Congrès des maires - Mobiliser sa commune contre les violences faites aux femmes nécessite d'agir à tous les niveaux
Identifier les partenaires possibles, sensibiliser les citoyens, créer des réflexes au sein de la municipalité… divers leviers pour lutter contre les violences faites aux femmes ont été évoqués lors d'un forum au cours duquel Marlène Schiappa a fait une apparition le 17 novembre lors du Congrès des maires 2021.
Avec la délégation aux droits des femmes du Sénat, "nous avons suivi l'application des mesures du Grenelle contre les violences conjugales après confinement et nous avons constaté que chacun travaille en silo : autour du département, il y a les maires, les avocats, le bâtonnier, les centres d'information sur les droits des femmes et des familles (CIDFF), les professions médicales… Le constat terrible, c'est que chacun travaille de son côté et possède sa propre grille d'évaluation de la situation", déplore la présidente de cette délégation. Pour changer cette donne, Annick Billon préconise de nommer un référent systématique en mairie "qu'il faut former à l'écoute, comme dans les gendarmeries".
"Toutes les places d'hébergement d'urgence ne sont pas adaptées aux familles"
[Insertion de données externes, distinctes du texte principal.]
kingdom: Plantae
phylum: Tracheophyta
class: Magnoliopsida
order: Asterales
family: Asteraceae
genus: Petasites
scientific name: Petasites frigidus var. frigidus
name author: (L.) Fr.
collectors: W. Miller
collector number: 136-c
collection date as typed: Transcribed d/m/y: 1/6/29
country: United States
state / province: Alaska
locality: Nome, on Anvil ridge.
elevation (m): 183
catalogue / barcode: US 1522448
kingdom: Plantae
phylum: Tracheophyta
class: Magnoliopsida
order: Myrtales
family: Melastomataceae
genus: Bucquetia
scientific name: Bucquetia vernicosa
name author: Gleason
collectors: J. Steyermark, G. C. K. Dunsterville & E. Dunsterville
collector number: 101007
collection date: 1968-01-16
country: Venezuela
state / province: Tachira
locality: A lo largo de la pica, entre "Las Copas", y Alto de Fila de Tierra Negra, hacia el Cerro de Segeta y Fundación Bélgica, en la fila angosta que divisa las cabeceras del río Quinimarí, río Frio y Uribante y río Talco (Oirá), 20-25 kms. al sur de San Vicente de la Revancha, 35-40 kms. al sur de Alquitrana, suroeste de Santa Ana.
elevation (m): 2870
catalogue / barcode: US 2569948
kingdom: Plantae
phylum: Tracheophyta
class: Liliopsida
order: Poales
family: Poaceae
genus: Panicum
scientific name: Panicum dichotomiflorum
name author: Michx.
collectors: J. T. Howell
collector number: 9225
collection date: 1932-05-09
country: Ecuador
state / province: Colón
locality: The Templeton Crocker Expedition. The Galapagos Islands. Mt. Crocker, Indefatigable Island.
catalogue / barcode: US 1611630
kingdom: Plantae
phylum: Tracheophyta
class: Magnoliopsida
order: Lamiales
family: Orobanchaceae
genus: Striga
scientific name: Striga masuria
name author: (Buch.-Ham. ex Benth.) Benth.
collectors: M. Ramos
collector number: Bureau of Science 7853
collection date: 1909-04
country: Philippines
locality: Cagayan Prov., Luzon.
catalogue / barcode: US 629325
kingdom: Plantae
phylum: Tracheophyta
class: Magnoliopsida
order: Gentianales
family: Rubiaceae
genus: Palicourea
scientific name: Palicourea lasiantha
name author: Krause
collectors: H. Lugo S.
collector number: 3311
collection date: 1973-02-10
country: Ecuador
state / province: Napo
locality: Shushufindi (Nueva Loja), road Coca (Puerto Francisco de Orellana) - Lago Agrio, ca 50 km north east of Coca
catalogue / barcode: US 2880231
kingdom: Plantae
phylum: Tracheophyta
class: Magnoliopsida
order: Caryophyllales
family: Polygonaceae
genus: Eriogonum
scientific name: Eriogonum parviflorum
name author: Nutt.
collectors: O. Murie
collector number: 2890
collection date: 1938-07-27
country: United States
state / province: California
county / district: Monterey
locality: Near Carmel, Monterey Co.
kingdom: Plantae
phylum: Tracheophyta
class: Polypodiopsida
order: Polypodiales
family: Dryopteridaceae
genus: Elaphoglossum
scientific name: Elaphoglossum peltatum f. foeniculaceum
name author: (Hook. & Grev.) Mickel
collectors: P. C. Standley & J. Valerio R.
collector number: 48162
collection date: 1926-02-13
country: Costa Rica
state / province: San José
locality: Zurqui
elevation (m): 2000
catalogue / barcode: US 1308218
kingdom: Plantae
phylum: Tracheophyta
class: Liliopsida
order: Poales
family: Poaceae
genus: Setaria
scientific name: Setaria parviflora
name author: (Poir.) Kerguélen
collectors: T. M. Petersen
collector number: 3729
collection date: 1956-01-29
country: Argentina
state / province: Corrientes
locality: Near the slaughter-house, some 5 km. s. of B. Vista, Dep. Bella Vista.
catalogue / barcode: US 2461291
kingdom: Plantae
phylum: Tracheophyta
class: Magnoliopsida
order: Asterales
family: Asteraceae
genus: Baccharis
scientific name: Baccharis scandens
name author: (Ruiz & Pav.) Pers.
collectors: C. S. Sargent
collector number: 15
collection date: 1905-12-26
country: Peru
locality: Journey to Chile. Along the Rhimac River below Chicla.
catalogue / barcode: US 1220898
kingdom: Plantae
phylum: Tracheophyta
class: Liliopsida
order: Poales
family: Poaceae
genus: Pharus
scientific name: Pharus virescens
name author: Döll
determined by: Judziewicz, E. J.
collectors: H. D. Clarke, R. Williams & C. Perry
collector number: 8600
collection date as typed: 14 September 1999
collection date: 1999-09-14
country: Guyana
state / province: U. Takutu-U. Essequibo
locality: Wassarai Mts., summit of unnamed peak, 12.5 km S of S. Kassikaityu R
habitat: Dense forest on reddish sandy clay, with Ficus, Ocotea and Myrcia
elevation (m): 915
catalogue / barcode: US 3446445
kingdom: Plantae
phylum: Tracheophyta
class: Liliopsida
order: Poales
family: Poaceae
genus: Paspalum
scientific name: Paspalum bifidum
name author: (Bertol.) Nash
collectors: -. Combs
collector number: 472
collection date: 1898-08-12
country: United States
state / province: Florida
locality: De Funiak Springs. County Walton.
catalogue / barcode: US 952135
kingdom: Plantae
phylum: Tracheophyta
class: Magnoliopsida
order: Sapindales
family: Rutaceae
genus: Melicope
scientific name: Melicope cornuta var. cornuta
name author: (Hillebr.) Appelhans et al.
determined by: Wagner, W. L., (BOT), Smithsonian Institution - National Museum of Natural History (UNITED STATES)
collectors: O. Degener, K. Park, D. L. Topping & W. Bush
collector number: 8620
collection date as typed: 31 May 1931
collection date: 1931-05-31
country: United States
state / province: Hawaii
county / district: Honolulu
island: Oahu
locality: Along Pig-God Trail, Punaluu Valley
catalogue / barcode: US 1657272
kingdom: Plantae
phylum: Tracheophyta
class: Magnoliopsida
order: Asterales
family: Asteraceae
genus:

Reprenant quelques-unes des 70 pistes mises en avant dans le rapport publié mi-octobre par sa délégation (lire notre article du 19 octobre 2021), la sénatrice a plaidé pour "des solutions itinérantes" complétées par des "points d'accueil" qui peuvent être organisés "pourquoi pas" au sein de centres commerciaux, de pharmacies, etc. Tous "peuvent être des relais", a-t-elle estimé, "à condition que ces acteurs soient formés". Citant les "téléphones grand danger" et les "bracelets anti-rapprochement", elle a regretté que parfois "les choses sont décidées mais mettent un temps infini" à être concrétisées. Il faut aussi des places d'hébergement d'urgence car on "n'accueille pas une famille comme n'importe qui". "Je veux qu'on me donne le chiffre exact des places ; toutes ne sont pas adaptées", exige Annick Billon.
Concernant l'enfance en danger, en l'occurrence 500 enfants dans son département de la Haute-Loire, Cécile Gallien, maire de Vorey et co-présidente de ce forum, a souligné l'importance de "tenir le maire au courant".
L'autre co-présidente de ce forum, Édith Gueugneau, maire de Bourbon-Lancy, a fait valoir l'opportunité que représentait aujourd'hui la possibilité d'avoir des maisons France Services, soulignant que dans les petites communes, c'était "plus discret, plus confidentiel" de s'y rendre que de pousser la porte de la gendarmerie. La problématique de l'anonymat dans les petites communes a en effet resurgi à plusieurs reprises.
"Donner envie aux autres femmes de devenir maires"
Sur le thème de l'éducation, ce chiffre donné par Annick Billon devrait frapper les esprits : "Dans les cours de l'école primaire, les petites filles n'occupent que 30% de l'espace." "Elles ont intégré le fait qu'il fallait se faire discrètes" et à ce sujet, il y a un véritable travail de fond à mener, estime la présidente de la délégation sénatoriale aux droits des femmes, relayée par Édith Gueugneau. "Ce travail commence par la formation des personnels à la crèche", a-t-elle ajouté, citant le partage de l'espace et la fin d'attribution de jouets stéréotypés.
Annick Billon regrette par ailleurs que de nombreuses jeunes filles en milieu rural se mettent des barrages pour entreprendre des études. Pour lever ces freins, elle rappelle l'existence de "Chemins d'avenir", des "mentorats". Et la sénatrice de terminer son intervention en observant que l'on recense 20% de femmes maires mais qu'en s'engageant, celles-ci peuvent "donner envie aux autres femmes de devenir maires".
Indéniablement, il y a une prise de conscience sociétale sur le sujet. Marlène Schiappa, ministre déléguée auprès du ministre de l'Intérieur chargée de la citoyenneté, intervenant en fin de forum, s'en félicite. Elle relève que la presse évoque désormais les "féminicides" et non plus les "fait divers", comme il y a dix ans. Qu'aujourd'hui, la réception d'une femme en gendarmerie a changé. "40 questions lui sont posées d'emblée au moment d'un dépôt de plainte", "la saisie des armes a lieu dès la plainte, avant même le début d'une enquête". Elle cite également la mise en place de la plateforme arretonslesviolences.gouv.fr, la mise en place d'intervenants sociaux en commissariat et gendarmerie (ISCG) dans tous les départements. Désormais, le "3919" s'est fait une petite notoriété, alors que quatre ans plus tôt, seulement 7% de la population connaissait ce numéro. "Mais ce combat est loin d'être gagné", a conclu la ministre, estimant que "l'État ne peut pas tout tout seul" et que "les élus ont leur rôle à jouer".